La motivazione è che “L’impianto ha causato e continua a causare malattia e morte, anche nei bambini.

di Francis G. Allenby - venerdì 27 luglio 2012 - 3768 letture

TARANTO, 26 luglio 2012 - Il gip di Taranto, Patrizia Todisco, ha emesso un coraggioso ed ammirevole provvedimento di sequestro, impedendone l’uso, dell’intera area a caldo dello stabilimento siderurgico ILVA.

ilva

La motivazione è che “L’impianto ha causato e continua a causare malattia e morte, anche nei bambini, e che chi gestiva e gestisce l’acciaieria ha continuato in tale attività inquinante con coscienza e volontà per la logica del profitto, calpestando le più elementari regole di sicurezza". Sono stati decisi i domiciliari per otto dirigenti, tra cui il proprietario, Emilio Riva e suo figlio, per disastro ambientale; i sigilli sono stati posti a sei reparti dell’area a caldo: ai parchi minerali, alle cokerie, all’area agglomerazione, all’area altiforni, alle acciaierie e alla gestione materiali ferrosi. Gli operai, venuti a conoscenza dei provvedimenti del gip, sono usciti dallo stabilimento per manifestare. Hanno, poi, proclamato, per la sera, uno sciopero a oltranza. Circa 5.000 operai in strada, altri 200 in sit-in davanti alla Prefettura. Una moltitudine di lavoratori ha invaso anche il ponte girevole.

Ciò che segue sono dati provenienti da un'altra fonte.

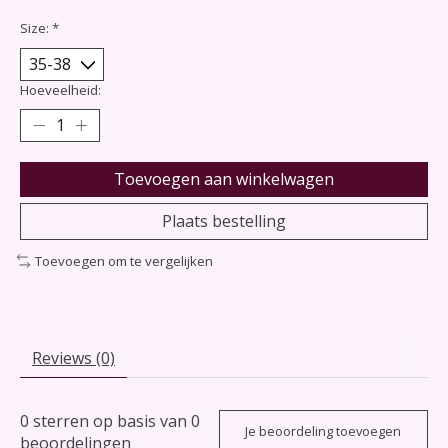
Size:
*
Hoeveelheid:
Toevoegen aan winkelwagen
Plaats bestelling
Toevoegen om te vergelijken
Reviews (0)
0
sterren op basis van
0
Je beoordeling toevoegen
beoordelingen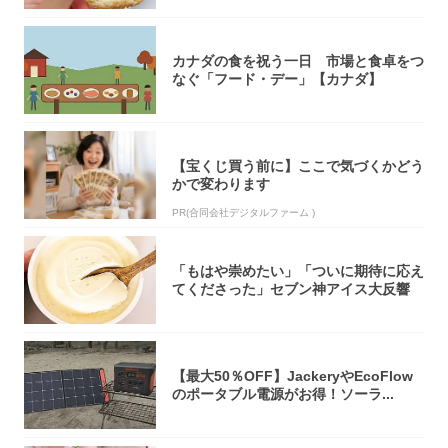
カナダの食を祝う一日 市場と食卓をつ
なぐ「フード・デー」【カナダ】
【宝くじ買う前に】ここで気づくかどう
かで変わります
PR(合同会社デジタルファーム )
「もはや崇めたい」「ついに期待に応え
てくださった」セブン神アイス大反響
【最大50％OFF】JackeryやEcoFlow
のポータブル電源がお得！ソーラ...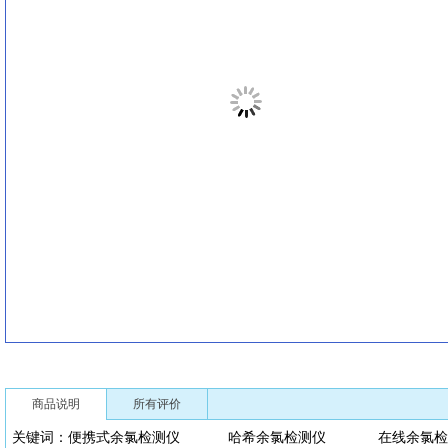
商品说明
所有评价
关键词：便携式余氯检测仪 哈希余氯检测仪 在线余氯检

Vorrei solo ricordare che, nel febbraio del 1998, quando fu portato a conoscenza dell’opinione pubblica il caso della Palazzina LAF, che riguardava alcuni dipendenti che erano stati confinati in quell’impianto deserto perché “indesiderati”, gli altri lavoratori non mossero un dito. Il procuratore capo di Taranto, Franco Sebastio ha dichiarato, correttamente: "Non siamo pazzi sconsiderati e cerchiamo di lavorare con la schiena dritta, ragionando".

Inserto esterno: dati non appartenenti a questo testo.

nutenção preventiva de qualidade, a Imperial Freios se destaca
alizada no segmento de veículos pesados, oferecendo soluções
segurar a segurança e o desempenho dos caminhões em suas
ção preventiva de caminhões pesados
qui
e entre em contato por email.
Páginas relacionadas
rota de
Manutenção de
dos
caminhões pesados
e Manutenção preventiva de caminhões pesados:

Il Ministro dell’ambiente Clini ed il Ministro dello sviluppo Passera hanno già annunciato che impugneranno la decisione del gip e faranno di tutto per fermare questo processo. Si spera che non vi riescano. Ciò nondimeno a Roma il governo, gli enti locali e le parti sociali firmano l’accordo sulle bonifiche per il risanamento della città. Nel frattempo il presidente della regione Vendola si preoccupa molto per gli operai. Credo un po’ meno per l’ambiente. Tuttavia annuncia che “La regione si costituirà parte civile”. Come dire un colpo al cerchio ed uno alla botte, e da qualunque parte vada la cosa lui si troverà sempre dalla parte giusta.

Se questi provvedimenti non saranno ostacolati, se non si tornerà indietro ma si proseguirà su questa strada allora sarà una vittoria per gli ambientalisti e per chi, come me, si è sempre battuto per la chiusura degli stabilimenti ILVA, e non solo di quelli.

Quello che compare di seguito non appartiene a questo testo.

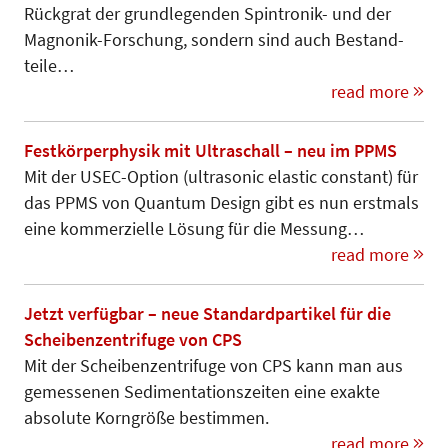
Rückgrat der grundlegenden Spintronik- und der
Magnonik-Forschung, sondern sind auch Be­stand­
teile…
read more
Festkörperphysik mit Ultraschall – neu im PPMS
Mit der USEC-Option (ultrasonic elastic constant) für
das PPMS von Quantum Design gibt es nun erstmals
eine kommerzielle Lösung für die Messung…
read more
Jetzt verfügbar – neue Standardpartikel für die
Scheibenzentrifuge von CPS
Mit der Scheibenzentrifuge von CPS kann man aus
gemessenen Sedi­mentationszeiten eine exakte
absolute Korngröße bestimmen.
read more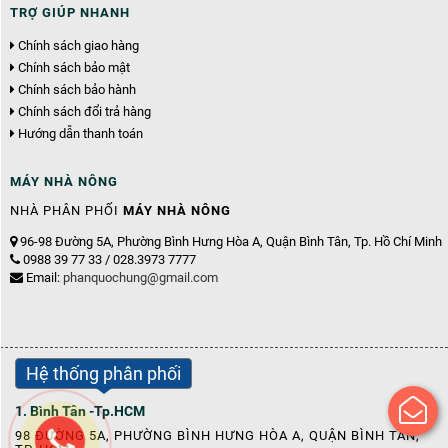
TRỢ GIÚP NHANH
Chính sách giao hàng
Chính sách bảo mật
Chính sách bảo hành
Chính sách đổi trả hàng
Hướng dẫn thanh toán
MÁY NHÀ NÔNG
NHÀ PHÂN PHỐI
MÁY NHÀ NÔNG
96-98 Đường 5A, Phường Bình Hưng Hòa A, Quận Bình Tân, Tp. Hồ Chí Minh
0988 39 77 33 / 028.3973 7777
Email:
phanquochung@gmail.com
Hệ thống phân phối
1. Bình Tân -Tp.HCM
98 ĐƯỜNG 5A, PHƯỜNG BÌNH HƯNG HÒA A, QUẬN BÌNH TÂN,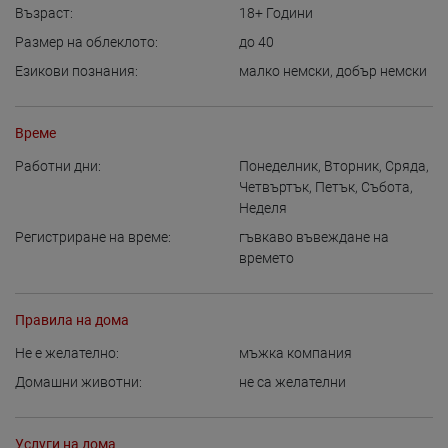
Възраст:
18+
Години
Размер на облеклото:
до 40
Езикови познания:
малко немски
,
добър немски
Време
Работни дни:
Понеделник
,
Вторник
,
Сряда
,
Четвъртък
,
Петък
,
Събота
,
Неделя
Регистриране на време:
гъвкаво въвеждане на
времето
Правила на дома
Не е желателно:
мъжка компания
Домашни животни:
не са желателни
Услуги на дома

Tutti i cortei, tutte le manifestazioni fatte, organizzate, vissute e sofferte da chi ci ha creduto avranno avuto una loro ragione di essere: teniamoci ancora per mano, restiamo uniti e continuiamo a lottare per non lasciare che le forze oscurantiste e capitaliste prevalgano e che soffochino i risultati positivi delle nostre battaglie. Perché non c’è mai un raggiungimento finale di uno scopo, ma sempre il principio per il perseguimento di altri obiettivi.